Mascot Server has been designed to be embarrassingly parallel, which means that each search can be divided into parts that run independently, in separate threads. Support for parallel execution on a networked cluster of PCs is built-in to Mascot, and does not require any special operating system or grid engine.

Hardware

Mascot Server is licensed by the CPU. Each additional CPU in the licence enables searches to run on an additional 4 physical cores or 8 threads (sometimes called logical cores). Only the processors used for searching require a Mascot licence. It is a good idea to have a few spare cores to run the web server, handle database updates, and generate reports, etc. This makes the server responsive even when there are several searches running, using all the processor time on the licensed cores.

In single thread benchmarks, the fastest processors tend to have at most 24 cores. With more than 24 cores, performance per core degrades, because the processor has to limit the per-core clock speed. It simply cannot dissipate heat fast enough, so this is sometimes called thermal throttling.

Single processors are available with 64+ cores, and some PCs can fit two processor sockets, but they will be very expensive. The speed of individual cores may not be as high as relatively inexpensive ‘consumer grade’ processors. Another issue is I/O throughput. Even with a very fast RAID10 array, either disk or RAM may become a bottleneck, which starves the processor of useful work.

For licences of 5 CPU and larger, we recommend running Mascot in cluster mode. A cluster of single or dual processor boxes will usually offer the most cost effective solution, and cluster search speed is not subject to thermal throttling or I/O bottlenecks.

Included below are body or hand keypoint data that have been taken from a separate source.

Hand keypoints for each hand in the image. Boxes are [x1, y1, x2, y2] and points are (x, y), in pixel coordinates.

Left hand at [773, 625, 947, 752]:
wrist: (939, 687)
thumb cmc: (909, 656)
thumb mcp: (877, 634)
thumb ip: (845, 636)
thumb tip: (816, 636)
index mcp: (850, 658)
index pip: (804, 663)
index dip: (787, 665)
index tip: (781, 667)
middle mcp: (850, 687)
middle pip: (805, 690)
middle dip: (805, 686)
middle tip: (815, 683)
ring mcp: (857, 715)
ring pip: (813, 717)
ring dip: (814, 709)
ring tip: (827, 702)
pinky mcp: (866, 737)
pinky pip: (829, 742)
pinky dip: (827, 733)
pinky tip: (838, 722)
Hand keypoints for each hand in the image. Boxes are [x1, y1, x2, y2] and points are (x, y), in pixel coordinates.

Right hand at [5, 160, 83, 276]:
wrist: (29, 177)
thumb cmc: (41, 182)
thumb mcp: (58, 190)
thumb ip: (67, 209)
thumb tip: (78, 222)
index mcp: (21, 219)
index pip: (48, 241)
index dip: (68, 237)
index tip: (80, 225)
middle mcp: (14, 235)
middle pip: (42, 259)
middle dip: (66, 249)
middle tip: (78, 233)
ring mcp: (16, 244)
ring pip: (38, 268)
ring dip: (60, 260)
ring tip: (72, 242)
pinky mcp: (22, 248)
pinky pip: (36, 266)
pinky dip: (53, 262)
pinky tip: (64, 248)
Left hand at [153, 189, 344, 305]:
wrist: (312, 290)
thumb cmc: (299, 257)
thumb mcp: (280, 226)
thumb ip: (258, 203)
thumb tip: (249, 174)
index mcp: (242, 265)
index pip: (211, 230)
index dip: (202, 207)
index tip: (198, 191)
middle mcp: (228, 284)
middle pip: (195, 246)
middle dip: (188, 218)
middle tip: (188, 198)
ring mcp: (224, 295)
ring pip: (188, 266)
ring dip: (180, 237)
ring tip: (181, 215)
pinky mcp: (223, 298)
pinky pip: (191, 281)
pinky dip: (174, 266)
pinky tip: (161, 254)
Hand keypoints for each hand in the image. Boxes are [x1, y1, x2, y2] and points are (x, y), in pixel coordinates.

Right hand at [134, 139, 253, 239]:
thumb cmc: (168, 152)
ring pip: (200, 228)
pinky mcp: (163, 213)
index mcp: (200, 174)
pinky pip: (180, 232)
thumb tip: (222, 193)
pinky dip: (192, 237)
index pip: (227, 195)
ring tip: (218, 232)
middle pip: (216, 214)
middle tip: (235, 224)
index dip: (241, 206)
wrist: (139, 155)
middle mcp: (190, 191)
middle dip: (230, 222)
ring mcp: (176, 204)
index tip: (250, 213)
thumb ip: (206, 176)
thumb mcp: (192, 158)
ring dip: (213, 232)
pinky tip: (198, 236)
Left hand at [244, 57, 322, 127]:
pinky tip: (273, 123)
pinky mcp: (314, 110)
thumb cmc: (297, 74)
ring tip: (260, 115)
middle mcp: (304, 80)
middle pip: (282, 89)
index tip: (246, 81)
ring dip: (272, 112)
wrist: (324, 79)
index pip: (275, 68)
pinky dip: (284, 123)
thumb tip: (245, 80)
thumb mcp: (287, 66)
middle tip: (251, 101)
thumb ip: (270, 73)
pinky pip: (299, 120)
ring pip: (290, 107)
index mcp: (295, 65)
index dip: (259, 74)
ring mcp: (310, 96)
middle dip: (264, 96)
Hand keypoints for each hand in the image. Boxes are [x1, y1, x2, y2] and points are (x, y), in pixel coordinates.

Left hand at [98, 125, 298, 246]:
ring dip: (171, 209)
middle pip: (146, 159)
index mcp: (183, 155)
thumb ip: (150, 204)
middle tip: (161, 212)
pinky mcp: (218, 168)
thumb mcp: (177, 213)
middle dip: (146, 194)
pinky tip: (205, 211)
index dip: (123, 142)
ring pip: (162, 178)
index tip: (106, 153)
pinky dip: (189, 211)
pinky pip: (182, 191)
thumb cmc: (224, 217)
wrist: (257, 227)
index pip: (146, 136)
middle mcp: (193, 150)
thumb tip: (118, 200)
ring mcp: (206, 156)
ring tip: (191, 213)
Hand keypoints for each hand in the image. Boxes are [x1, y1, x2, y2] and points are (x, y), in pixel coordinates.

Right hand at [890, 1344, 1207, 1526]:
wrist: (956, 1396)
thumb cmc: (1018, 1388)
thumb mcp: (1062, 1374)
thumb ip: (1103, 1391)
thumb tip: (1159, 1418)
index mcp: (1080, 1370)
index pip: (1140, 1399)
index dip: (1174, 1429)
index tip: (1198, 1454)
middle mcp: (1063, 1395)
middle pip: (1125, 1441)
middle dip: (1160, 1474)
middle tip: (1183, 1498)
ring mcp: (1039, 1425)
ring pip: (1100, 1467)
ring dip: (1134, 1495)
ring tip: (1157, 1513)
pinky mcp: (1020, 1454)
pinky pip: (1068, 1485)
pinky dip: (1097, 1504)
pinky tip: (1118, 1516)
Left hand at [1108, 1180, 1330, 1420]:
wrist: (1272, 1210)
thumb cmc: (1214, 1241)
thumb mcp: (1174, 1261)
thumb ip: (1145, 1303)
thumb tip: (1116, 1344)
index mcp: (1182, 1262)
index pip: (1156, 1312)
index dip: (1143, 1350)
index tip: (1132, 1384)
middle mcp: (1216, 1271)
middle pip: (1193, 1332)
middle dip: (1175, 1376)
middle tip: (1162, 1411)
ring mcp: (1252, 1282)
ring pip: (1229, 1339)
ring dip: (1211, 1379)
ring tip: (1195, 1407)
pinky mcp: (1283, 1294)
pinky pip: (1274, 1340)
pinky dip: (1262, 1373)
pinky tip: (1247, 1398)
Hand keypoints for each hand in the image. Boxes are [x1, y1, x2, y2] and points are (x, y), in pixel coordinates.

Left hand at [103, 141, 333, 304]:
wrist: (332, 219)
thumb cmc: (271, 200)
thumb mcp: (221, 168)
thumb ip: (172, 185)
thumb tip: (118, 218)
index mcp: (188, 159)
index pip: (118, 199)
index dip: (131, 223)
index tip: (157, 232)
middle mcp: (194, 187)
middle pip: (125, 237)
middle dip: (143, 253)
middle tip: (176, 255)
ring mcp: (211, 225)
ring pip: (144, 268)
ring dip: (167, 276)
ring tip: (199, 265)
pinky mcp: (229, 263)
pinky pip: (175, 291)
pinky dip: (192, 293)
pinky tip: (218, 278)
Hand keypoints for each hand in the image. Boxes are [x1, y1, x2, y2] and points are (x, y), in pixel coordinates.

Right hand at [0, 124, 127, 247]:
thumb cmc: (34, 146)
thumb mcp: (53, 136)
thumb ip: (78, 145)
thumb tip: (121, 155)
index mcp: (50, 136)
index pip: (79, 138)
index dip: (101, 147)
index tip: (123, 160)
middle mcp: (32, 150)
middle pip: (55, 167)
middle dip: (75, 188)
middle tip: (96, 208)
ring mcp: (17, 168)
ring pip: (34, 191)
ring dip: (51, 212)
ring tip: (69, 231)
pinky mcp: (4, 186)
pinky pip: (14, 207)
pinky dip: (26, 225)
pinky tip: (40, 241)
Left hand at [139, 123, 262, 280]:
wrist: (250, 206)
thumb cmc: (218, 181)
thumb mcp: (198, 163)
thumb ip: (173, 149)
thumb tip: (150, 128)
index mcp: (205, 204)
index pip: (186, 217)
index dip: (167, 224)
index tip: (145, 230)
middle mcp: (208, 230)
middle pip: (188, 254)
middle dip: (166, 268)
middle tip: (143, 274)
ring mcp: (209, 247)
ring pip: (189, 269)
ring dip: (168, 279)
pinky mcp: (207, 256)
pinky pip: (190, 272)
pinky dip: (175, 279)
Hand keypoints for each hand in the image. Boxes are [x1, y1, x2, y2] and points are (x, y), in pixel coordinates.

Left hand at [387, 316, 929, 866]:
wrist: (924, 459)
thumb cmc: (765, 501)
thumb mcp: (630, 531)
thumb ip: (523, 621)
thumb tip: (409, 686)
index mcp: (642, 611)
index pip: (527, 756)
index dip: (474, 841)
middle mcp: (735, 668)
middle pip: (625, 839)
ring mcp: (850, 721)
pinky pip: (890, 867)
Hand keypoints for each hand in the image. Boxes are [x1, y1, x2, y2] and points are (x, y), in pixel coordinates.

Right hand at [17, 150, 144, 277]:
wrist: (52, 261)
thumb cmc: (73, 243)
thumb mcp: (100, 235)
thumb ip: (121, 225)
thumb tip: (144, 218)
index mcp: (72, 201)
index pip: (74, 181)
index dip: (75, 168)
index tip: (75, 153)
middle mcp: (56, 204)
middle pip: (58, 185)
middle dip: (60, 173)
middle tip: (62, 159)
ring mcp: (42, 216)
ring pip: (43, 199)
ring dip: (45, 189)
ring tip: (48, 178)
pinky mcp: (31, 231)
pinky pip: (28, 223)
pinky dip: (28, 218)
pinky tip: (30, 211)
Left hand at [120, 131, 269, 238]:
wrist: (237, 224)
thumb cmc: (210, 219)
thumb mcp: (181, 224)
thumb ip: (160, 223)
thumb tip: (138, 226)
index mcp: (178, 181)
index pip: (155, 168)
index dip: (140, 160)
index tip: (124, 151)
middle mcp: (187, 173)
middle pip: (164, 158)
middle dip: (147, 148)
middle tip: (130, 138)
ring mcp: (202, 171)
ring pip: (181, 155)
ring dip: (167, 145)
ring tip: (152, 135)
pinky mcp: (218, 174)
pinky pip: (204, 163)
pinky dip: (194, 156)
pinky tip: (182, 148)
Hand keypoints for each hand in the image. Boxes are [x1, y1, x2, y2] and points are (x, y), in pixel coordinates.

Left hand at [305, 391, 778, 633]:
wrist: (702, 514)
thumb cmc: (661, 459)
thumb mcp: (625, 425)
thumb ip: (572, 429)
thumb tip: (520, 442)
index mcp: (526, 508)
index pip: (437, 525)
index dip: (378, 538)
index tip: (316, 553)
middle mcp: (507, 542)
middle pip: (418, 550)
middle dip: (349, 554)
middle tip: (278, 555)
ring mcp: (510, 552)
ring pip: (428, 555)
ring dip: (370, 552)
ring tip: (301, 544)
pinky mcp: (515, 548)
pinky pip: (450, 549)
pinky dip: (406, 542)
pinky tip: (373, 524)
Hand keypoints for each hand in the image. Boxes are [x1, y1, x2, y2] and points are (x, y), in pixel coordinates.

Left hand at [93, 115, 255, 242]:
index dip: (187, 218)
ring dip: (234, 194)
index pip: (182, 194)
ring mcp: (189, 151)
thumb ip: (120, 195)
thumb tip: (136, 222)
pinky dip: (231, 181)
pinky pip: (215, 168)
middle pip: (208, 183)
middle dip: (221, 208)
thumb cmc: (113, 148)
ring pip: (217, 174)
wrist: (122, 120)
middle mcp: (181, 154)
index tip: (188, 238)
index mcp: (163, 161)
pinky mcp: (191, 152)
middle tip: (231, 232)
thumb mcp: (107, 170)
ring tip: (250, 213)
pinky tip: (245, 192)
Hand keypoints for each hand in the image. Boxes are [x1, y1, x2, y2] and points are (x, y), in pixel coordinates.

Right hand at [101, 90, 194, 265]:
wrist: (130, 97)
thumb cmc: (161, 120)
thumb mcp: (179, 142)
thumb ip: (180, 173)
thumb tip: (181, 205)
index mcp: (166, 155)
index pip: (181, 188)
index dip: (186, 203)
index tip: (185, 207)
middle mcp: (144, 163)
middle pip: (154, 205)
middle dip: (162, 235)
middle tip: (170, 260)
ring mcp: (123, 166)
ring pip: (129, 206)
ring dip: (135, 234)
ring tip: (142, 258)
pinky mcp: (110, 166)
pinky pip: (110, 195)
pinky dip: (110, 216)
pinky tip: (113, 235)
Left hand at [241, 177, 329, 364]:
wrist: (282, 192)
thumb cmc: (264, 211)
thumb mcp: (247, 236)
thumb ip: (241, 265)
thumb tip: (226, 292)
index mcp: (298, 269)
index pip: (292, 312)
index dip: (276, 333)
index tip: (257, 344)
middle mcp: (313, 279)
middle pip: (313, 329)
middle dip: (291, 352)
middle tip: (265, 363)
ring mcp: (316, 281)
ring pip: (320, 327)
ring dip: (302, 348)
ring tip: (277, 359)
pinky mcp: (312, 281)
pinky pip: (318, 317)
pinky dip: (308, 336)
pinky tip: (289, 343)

As an example, a 12 CPU licence is good for 48 cores or 96 threads. A cluster of 7 PCs, each with a single 8-core processor, would provide 48 cores for searching and 8 left over for other purposes. In practice, having a non-searching master node is ideal because it also gives you a spare node, in case one of the search nodes has a hardware failure.

Result files are stored on the master node, so this needs access to plenty of disk storage. Search nodes only need local storage for program files and the compressed sequence database files.

Administration

Mascot Server is regularly updated as we add new functionality. Mascot updates need only be installed on the master node. Distribution of the program and database files to the search nodes is fully automatic, whether because of an update or because a node has been exchanged due to a hardware problem.

Database Status

Mascot administration tools provide web browser based system status reports. These are continuously updated and show at a glance important parameters such as processor usage and free disk space for each of the cluster nodes. As an option, critical alerts can also be sent to the system administrator by email.

Turn-key Systems

We don’t supply turn-key systems. One reason is that they become very expensive, because we have to cover the cost of configuration, soak test, shipping, on-site installation, and warranty. Another reason is that installing the software is the best way for a system administrator to become familiar with the system. If you really don’t want to deal with hardware, the simplest option is to run Mascot in the cloud.